- [TRY IT]:
Using the data beneath this instruction, retype only the lines from the one that contains "молодежных стартапов и социальных инноваций" down to the one that contains "профессиональному образованию Саморегулируемой", both included, exactly as they appear.

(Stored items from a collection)
BEGIN

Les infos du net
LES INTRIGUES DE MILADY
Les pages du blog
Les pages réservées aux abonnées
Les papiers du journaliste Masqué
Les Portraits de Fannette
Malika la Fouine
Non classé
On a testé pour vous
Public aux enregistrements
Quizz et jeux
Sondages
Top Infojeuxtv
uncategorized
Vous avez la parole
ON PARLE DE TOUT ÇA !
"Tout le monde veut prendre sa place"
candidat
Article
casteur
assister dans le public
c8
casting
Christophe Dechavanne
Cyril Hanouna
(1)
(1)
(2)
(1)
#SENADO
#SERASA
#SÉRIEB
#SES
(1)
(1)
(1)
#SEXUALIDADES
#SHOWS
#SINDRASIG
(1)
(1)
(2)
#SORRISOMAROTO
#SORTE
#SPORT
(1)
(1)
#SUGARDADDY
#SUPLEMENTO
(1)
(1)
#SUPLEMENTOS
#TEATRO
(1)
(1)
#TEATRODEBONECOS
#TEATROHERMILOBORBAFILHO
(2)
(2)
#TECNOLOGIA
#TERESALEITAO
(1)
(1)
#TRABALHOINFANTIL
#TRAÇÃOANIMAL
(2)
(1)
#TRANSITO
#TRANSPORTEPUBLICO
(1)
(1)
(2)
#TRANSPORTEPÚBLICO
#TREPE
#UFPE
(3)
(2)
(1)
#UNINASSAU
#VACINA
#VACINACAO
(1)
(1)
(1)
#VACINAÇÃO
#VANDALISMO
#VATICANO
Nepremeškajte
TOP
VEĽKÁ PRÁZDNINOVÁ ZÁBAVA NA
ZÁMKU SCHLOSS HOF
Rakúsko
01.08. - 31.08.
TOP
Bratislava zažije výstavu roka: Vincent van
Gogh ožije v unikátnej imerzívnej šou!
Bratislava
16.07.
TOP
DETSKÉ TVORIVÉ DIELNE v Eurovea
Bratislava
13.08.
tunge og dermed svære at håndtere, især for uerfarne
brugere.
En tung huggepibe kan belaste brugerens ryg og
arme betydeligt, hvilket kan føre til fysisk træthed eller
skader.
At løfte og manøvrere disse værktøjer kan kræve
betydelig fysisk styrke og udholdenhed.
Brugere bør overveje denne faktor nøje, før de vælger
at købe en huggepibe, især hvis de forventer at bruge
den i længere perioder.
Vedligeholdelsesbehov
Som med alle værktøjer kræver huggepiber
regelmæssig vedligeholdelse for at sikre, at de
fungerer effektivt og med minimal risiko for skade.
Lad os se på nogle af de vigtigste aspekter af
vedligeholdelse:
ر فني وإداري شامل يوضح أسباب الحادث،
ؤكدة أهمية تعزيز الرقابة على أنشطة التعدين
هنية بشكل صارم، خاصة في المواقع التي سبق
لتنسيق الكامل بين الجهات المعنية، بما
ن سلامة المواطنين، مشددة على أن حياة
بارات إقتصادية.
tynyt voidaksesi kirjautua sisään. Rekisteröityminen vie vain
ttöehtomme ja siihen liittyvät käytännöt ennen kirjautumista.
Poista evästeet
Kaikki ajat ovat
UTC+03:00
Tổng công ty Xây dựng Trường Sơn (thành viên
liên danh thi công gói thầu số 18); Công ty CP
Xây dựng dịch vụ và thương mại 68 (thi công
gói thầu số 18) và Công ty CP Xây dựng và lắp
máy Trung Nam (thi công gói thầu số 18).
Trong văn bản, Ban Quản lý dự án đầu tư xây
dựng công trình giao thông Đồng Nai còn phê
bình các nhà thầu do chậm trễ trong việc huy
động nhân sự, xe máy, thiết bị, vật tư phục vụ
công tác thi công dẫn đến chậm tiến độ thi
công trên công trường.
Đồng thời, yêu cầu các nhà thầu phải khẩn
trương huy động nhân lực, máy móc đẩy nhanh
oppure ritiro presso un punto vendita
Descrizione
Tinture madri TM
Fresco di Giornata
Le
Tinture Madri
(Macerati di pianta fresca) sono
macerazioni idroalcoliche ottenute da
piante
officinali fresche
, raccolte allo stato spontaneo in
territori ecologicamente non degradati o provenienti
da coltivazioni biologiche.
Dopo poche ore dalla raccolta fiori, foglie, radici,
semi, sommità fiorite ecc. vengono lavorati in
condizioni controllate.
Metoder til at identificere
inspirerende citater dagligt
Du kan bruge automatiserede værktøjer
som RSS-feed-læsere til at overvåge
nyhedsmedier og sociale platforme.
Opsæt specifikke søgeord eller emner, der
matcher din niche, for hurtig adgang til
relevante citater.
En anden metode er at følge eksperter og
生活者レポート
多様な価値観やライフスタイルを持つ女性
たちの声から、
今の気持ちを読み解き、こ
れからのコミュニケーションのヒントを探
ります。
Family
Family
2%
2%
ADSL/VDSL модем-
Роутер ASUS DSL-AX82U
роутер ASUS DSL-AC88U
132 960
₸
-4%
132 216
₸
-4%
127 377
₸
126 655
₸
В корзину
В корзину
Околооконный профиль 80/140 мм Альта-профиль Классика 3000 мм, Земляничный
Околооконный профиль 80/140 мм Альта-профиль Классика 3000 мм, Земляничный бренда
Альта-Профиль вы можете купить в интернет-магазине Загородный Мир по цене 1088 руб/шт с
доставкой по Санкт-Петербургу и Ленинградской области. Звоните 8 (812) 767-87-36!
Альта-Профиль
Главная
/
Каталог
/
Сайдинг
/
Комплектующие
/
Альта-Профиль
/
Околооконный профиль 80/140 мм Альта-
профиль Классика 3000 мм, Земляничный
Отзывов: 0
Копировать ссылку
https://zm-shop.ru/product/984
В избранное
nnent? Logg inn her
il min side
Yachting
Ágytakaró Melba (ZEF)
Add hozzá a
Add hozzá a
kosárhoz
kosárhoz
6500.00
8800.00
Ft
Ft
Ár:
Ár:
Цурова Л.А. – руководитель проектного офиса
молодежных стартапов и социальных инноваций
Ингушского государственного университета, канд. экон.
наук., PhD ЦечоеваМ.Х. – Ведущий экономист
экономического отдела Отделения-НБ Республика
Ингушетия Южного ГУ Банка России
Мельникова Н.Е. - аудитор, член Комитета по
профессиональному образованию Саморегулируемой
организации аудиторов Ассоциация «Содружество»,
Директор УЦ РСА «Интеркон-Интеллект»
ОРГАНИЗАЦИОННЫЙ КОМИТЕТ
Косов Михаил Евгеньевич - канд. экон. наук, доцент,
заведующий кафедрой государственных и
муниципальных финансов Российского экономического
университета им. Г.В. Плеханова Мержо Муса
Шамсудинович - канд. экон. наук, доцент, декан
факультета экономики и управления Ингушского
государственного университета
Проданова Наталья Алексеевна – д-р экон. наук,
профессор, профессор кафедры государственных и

END

- [FINAL ANSWER]:
молодежных стартапов и социальных инноваций
Ингушского государственного университета, канд. экон.
наук., PhD ЦечоеваМ.Х. – Ведущий экономист
экономического отдела Отделения-НБ Республика
Ингушетия Южного ГУ Банка России
Мельникова Н.Е. - аудитор, член Комитета по
профессиональному образованию Саморегулируемой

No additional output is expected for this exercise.